● EXERCISE AIM:
Go over the entries below line by line, copying each one that contains the word "demande".

● SOURCE INFORMATION:
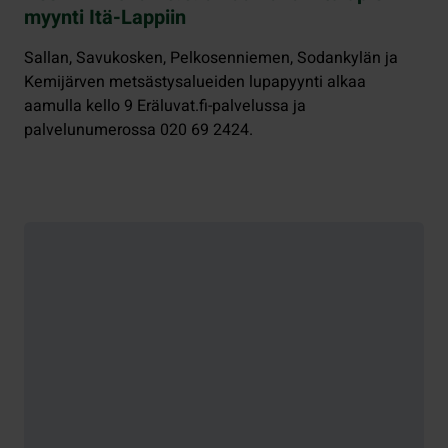
myynti Itä-Lappiin
Sallan, Savukosken, Pelkosenniemen, Sodankylän ja
Kemijärven metsästysalueiden lupapyynti alkaa
aamulla kello 9 Eräluvat.fi-palvelussa ja
palvelunumerossa 020 69 2424.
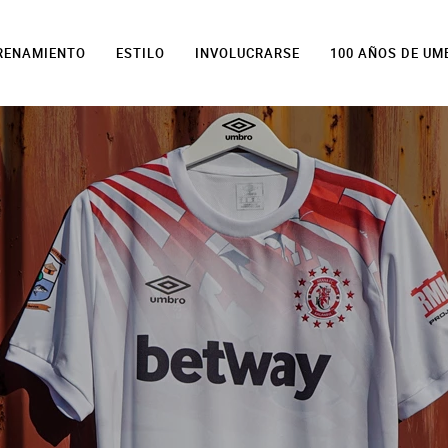
TRENAMIENTO
ESTILO
INVOLUCRARSE
100 AÑOS DE UM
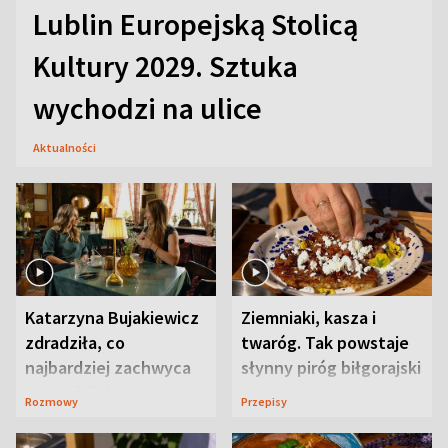
Lublin Europejską Stolicą
Kultury 2029. Sztuka
wychodzi na ulice
Aktualności
Katarzyna Bujakiewicz
Ziemniaki, kasza i
zdradziła, co
twaróg. Tak powstaje
najbardziej zachwyca
słynny piróg biłgorajski
ją w Lublinie
Rozmowy
Przepisy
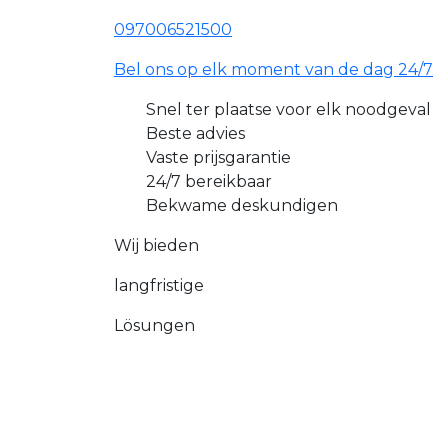
097006521500
Bel ons op elk moment van de dag 24/7
Snel ter plaatse voor elk noodgeval
Beste advies
Vaste prijsgarantie
24/7 bereikbaar
Bekwame deskundigen
Wij bieden
langfristige
Lösungen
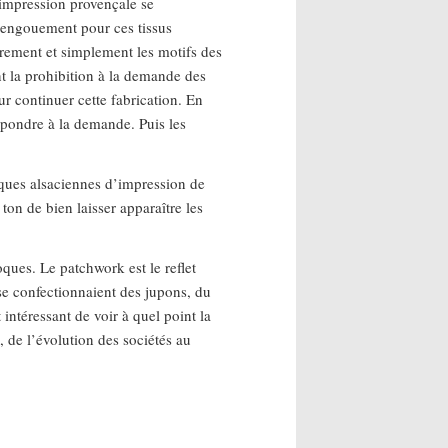
’impression provençale se
l engouement pour ces tissus
urement et simplement les motifs des
t la prohibition à la demande des
ur continuer cette fabrication. En
répondre à la demande. Puis les
riques alsaciennes d’impression de
ton de bien laisser apparaître les
ques. Le patchwork est le reflet
se confectionnaient des jupons, du
intéressant de voir à quel point la
e, de l’évolution des sociétés au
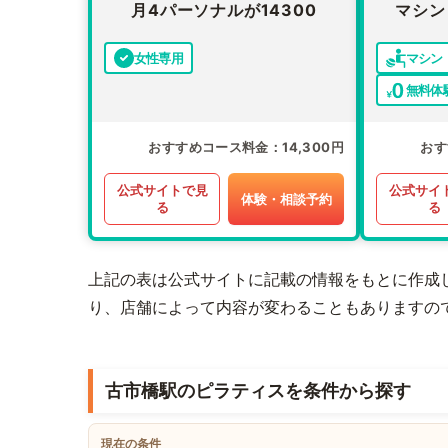
月4パーソナルが14300
マシン
女性専用
マシン
無料体
おすすめコース料金
14,300円
おす
公式サイトで見
公式サイ
体験・相談予約
る
る
上記の表は公式サイトに記載の情報をもとに作成
り、店舗によって内容が変わることもありますの
古市橋駅のピラティスを条件から探す
現在の条件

● REPLY:
t la prohibition à la demande des
répondre à la demande. Puis les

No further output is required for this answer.